Thursday, July 25, 2013

The Goon in A Place of Heartache and Grief - TPB 7

Frankie riding a Velveteen Horsey.  Do you need to have any other reason to buy this?  In a mere three pages Powell references My Little Pony, The Godfather, and The New Mutants, though that last may be me bringing something to it rather than Powell's intent.  That doesn't even get to the To Kill a Mockingbird reference a few pages later.  Such hilarity.  Such gore.  Such fun.

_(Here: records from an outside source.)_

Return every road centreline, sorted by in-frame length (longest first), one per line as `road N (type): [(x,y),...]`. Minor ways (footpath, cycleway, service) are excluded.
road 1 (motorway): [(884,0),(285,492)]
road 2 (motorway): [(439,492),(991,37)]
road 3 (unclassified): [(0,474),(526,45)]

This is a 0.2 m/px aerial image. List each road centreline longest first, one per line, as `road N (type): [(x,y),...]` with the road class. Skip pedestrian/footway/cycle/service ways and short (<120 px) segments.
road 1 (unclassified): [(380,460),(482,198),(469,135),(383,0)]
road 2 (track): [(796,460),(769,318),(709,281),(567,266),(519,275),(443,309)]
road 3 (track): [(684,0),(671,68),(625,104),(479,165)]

Actually, there's a lot of set up to this arc.  Not much resolution.  The chugs, as Frankie calls the Zombie Priest's latests creations, are still running around attacking Goon and others, but they're almost a background element.  Madame Elsa's burlesque house is somehow involved with the returned harpies and an even more mysteriously returned someone who looks like Labrazio but sure doesn't seem possible to be, considering his corpse is still occupying his coffin.  The order from which the Zombie Priest originates, and from which he was ejected for his betrayal of other members is now behind what's going on, I think.  They're certainly taking their pound of flesh, and then some, from the Zombie Priest. 

What does happen is that Goon gets a new ride, Norton gets a new wife, Mirna is returning to Lonely St, and Momma Norton gets a gangland demise.  Powell continues to work one of the best constructed tales I've read.  Beyond the structure of the story and his pacing, he has fantastic art and dialogue that's to kill for.  In fact, Frankie has some of his best when he's killed something.  This book's best doesn't involve a killing, though.  Having discovered that the Harpies were returned to the ability to take human form when their magic gem was glued back together Frankie observes "Hmph!  You'd think magic would be a little more difficult than that."  To which Goon replies, "Just goes to show ain't nothin' as complicated as it seems."  Just so.

Did I mention Goon fights a giant transvestite?  Yeah, there's that, too.